O governo de Jair Bolsonaro venceu uma batalha contra a oposição e conseguiu empurrar a CPI do Ministério da Educação para depois das eleições. Com essa estratégia, dificilmente a comissão parlamentar de inquérito sairá do papel. A decisão de não abrir agora a investigação sobre o gabinete paralelo no MEC foi anunciada ontem, após uma reunião entre o presidente do Senado, Rodrigo Pacheco (PSD-MG), e líderes de partidos.
Pacheco disse que lerá esta quarta-feira, 6, no plenário o requerimento de instalação de três CPIs: uma para apurar a suspeita de desvio de recursos no MEC, outra sobre obras paradas e uma terceira referente ao crime organizado. O anúncio de três comissões foi interpretado no meio político como uma tática para desviar a atenção do escândalo de corrupção no governo. Diante desse quadro, a oposição ameaça entrar com recurso no Supremo Tribunal Federal (STF) para garantir a abertura da CPI do MEC. Na prática, a leitura do requerimento de instalação não significa que a comissão funcionará.

» Dados fornecidos
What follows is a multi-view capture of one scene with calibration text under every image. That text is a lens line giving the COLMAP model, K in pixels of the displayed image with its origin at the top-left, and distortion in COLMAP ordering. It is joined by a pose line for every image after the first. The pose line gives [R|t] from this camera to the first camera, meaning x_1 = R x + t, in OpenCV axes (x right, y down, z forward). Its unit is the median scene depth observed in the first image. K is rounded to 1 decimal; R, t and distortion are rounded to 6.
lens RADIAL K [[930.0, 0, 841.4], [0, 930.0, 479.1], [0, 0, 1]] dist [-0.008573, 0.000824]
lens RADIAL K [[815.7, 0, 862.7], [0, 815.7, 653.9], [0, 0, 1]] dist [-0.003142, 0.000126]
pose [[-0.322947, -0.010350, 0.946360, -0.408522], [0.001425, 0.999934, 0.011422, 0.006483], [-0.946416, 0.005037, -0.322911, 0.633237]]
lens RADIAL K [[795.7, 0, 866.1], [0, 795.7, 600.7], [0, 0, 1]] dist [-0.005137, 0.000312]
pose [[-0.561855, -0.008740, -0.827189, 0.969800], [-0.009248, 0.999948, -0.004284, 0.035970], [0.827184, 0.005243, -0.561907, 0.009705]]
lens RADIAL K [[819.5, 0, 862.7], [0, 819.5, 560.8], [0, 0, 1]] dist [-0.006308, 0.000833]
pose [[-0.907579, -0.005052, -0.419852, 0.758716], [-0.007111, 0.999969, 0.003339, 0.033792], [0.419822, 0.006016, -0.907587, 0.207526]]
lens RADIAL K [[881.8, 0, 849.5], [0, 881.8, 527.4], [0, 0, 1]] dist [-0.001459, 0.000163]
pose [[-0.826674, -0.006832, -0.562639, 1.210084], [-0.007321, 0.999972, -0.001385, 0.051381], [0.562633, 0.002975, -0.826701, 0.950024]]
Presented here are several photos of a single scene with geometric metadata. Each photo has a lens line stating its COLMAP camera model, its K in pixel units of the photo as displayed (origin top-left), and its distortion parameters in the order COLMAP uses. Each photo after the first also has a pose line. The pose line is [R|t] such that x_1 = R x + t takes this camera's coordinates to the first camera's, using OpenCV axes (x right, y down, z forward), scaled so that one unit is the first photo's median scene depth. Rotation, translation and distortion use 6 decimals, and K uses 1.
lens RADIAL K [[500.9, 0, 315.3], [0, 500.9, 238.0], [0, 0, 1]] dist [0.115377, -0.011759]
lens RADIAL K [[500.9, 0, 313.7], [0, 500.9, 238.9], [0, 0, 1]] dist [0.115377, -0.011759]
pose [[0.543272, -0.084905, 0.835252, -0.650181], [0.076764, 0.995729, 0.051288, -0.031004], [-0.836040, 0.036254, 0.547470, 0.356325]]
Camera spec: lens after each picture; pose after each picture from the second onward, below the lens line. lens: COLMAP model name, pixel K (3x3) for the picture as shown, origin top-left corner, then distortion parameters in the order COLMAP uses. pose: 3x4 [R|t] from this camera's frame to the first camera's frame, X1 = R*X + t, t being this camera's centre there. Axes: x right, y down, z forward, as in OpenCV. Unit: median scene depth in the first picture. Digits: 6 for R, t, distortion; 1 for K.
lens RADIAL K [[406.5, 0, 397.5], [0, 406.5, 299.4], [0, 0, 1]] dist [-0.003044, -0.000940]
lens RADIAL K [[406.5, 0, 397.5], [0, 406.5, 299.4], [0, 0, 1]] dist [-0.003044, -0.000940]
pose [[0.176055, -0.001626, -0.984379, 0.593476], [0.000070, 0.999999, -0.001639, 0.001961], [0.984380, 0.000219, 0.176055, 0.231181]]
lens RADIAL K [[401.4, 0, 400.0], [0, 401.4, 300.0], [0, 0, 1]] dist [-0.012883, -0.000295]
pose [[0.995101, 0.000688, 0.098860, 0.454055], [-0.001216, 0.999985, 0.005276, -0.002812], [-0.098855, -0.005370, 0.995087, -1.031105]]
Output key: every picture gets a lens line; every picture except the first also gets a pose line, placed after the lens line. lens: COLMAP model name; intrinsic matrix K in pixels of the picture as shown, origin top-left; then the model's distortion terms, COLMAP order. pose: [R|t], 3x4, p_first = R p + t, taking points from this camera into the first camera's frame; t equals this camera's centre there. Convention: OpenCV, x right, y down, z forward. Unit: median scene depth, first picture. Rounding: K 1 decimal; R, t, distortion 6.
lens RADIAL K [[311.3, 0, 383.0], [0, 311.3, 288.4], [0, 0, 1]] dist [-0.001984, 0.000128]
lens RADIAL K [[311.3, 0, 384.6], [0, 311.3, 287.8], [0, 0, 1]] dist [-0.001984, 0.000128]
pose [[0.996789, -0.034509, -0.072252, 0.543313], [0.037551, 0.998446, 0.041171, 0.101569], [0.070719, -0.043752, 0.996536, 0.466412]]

» Verifique sua compreensão
a – Resuma em duas frases o trecho sobre a CPI do MEC.
b – Passe para o inglês esta frase do trecho sobre a CPI do MEC: "Na prática, a leitura do requerimento de instalação não significa que a comissão funcionará."
Os dados fornecidos não têm nenhum papel nesta atividade.

» Respostas
a – O governo de Jair Bolsonaro conseguiu empurrar a CPI do MEC para depois das eleições, decisão anunciada após uma reunião entre o presidente do Senado, Rodrigo Pacheco, e líderes de partidos. Pacheco lerá o requerimento de instalação de três CPIs, o que foi interpretado como tática para desviar a atenção do escândalo, e a oposição ameaça recorrer ao STF para garantir a abertura da CPI do MEC.

b – In practice, the reading of the request to set up the committee does not mean that the committee will operate.